### Dataset
= = = = = = =
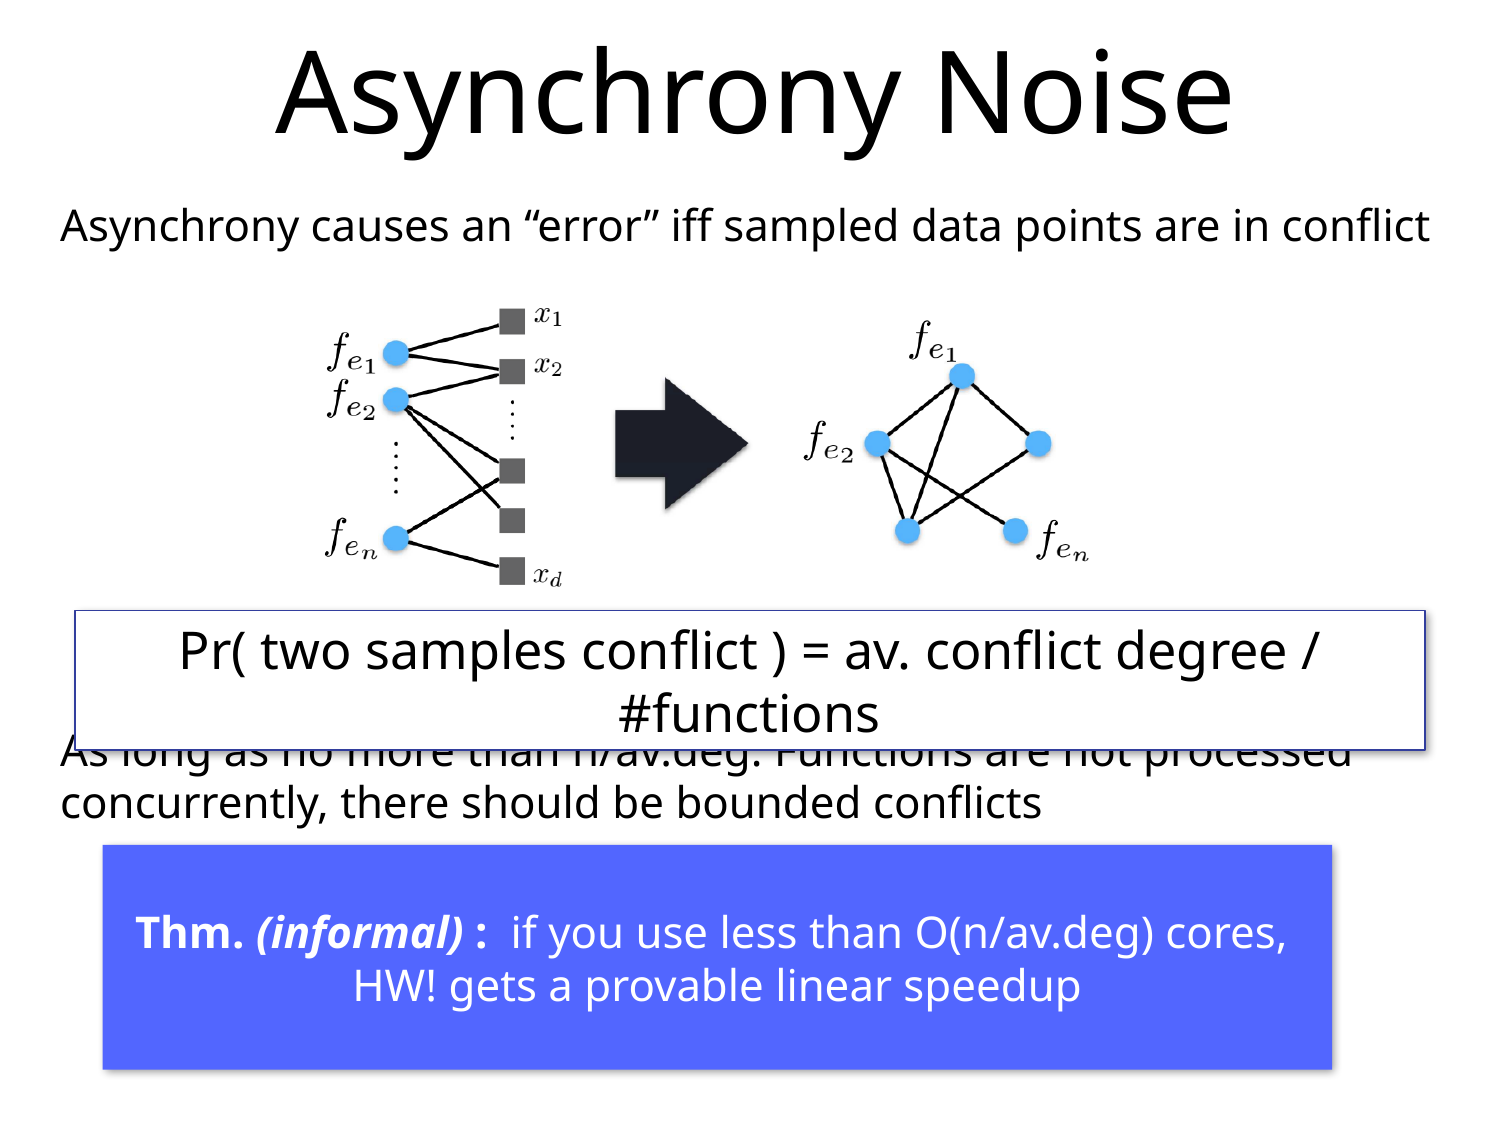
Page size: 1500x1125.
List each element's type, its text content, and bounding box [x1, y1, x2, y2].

text_box Thm. (informal) : if you use less than O(n/av.deg) cores, HW! gets a provable linear speedup [102, 844, 1333, 1070]
text_box Asynchrony causes an “error” iff sampled data points are in conflict As long as no more than n/av.deg. Functions are not processed concurrently, there should be bounded conflicts [45, 189, 1500, 835]
text_box Pr( two samples conflict ) = av. conflict degree / #functions [73, 608, 1427, 752]
title Asynchrony Noise [6, 0, 1500, 209]
picture [276, 239, 1115, 617]
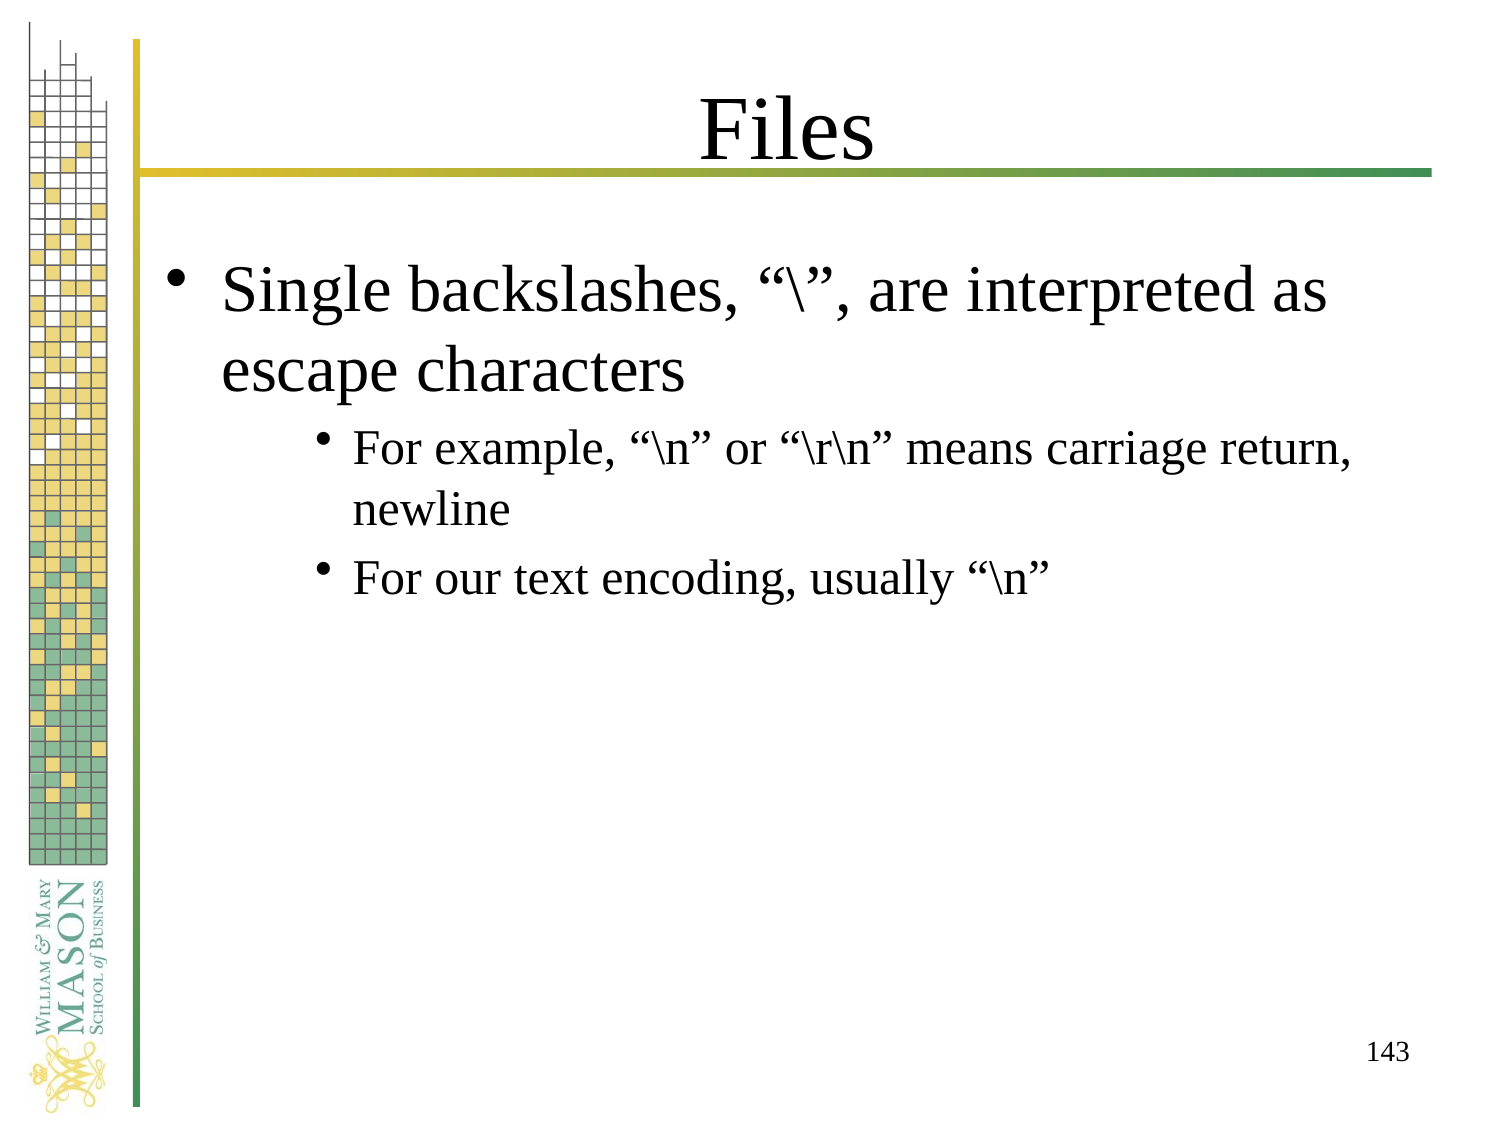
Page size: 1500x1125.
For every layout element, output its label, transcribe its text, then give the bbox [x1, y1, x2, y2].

slide_number 143 [1048, 1024, 1426, 1103]
title Files [150, 45, 1425, 200]
list Single backslashes, “\”, are interpreted as escape characters For example, “\n” or “\r\n” means carriage return, newline For our text encoding, usually “\n” [150, 237, 1425, 1005]
slide_number 65 [29, 879, 107, 1113]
= = = = = = =
### Aim of the exercise
Set down the records in full and exactly. Do not carry over any image.

### Solution for this problem
Page size: 1500x1125.
List each element's type, its text content, and bounding box [x1, y1, x2, y2].

text_box Thm. (informal) : if you use less than O(n/av.deg) cores, HW! gets a provable linear speedup [102, 844, 1333, 1070]
text_box Asynchrony causes an “error” iff sampled data points are in conflict As long as no more than n/av.deg. Functions are not processed concurrently, there should be bounded conflicts [45, 189, 1500, 835]
text_box Pr( two samples conflict ) = av. conflict degree / #functions [73, 608, 1427, 752]
title Asynchrony Noise [6, 0, 1500, 209]
picture [276, 239, 1115, 617]
Page size: 1500x1125.
For every layout element, output its label, transcribe its text, then give the bbox [x1, y1, x2, y2].

slide_number 143 [1048, 1024, 1426, 1103]
title Files [150, 45, 1425, 200]
list Single backslashes, “\”, are interpreted as escape characters For example, “\n” or “\r\n” means carriage return, newline For our text encoding, usually “\n” [150, 237, 1425, 1005]
slide_number 65 [29, 879, 107, 1113]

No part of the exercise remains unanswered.